We agree with all these notes; it is now corrected accordingly.

- line 234: "...delivery system can be used in the future" - the authors should detail, which applications they have in mind!

This line was removed and a paragraph was introduce to discuss these issues at the end of discussion.

- line 245: "Fig.1 and 3" - no such data are detailed in Fig.3 - should it rather mean Fig.4?

We now specified in the manuscript (lines 251-252) the exact location of data (1B and 3A) that shows the defect of MA-Fluo-CA design in virion yield and infectivity when compared to the parental HIV.

- line 248 - this sentence is flawed and should be rephrased!

Done! Currently lines 256-261

- The discussion section contains paragraphs that simply repeat the results but do not sufficiently discuss the findings; i.e. a discussion of the findings that the infectivity is greatly reduced, effects on cleavage sequence and efficiency of the Gag precursor, information on particle integrity and stability, or information on the capability of the constructs to deliver GFP to target cells, is entirely missing! This would be an essential part for making the manuscript worth reading and for demonstrating the added value of the constructs over the state-of-the-art.

A paragraph was added at the end of discussion to expand on potential uses. Lines 267-280

minor points:

Throughout the manuscript, language and grammar should be carefully re-checked. Especially at multiple sites definite articles are missing, or plural and singular have been confused.

Done.

(Moreover, line 126:... the virionS assembly efficiency... change to assembly efficiency of the virions...;

We changed it to: We further assayed the virion assembly efficiency using TIR-FM imaging

line 76 "on the other hand" is not correctly used here;

Fixed.

line 123:"drastic defective yield" is not a suitable English term)
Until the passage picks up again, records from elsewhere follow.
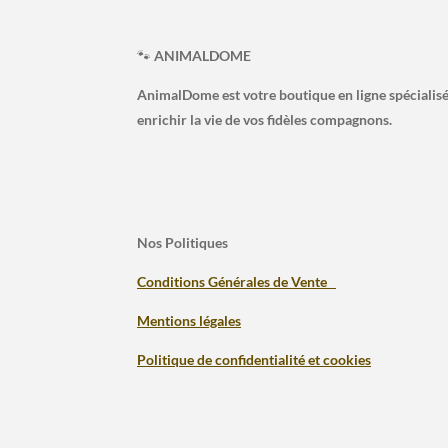
🐾
ANIMALDOME
AnimalDome est votre boutique en ligne spécialisé
enrichir la vie de vos fidèles compagnons.
Nos Politiques
Conditions Générales de Vente
Mentions légales
Politique de confidentialité et cookies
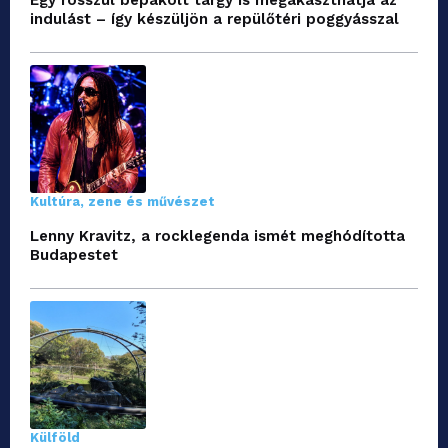
indulást – így készüljön a repülőtéri poggyásszal
Kultúra, zene és művészet
Lenny Kravitz, a rocklegenda ismét meghódította
Budapestet
Külföld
changed to: vectors showed a drastic defective yield of defect in virion release.

Round 2

Reviewer 3 Report

The manuscript has been revised, and shortcomings in the content have been corrected. The flow of text still suffers a bit from some mistakes in punctuation and missing articles in a number of sentences. (I could not correct them myself in the pdf version) --> the manuscript would benefit from a short proof-reading run for language!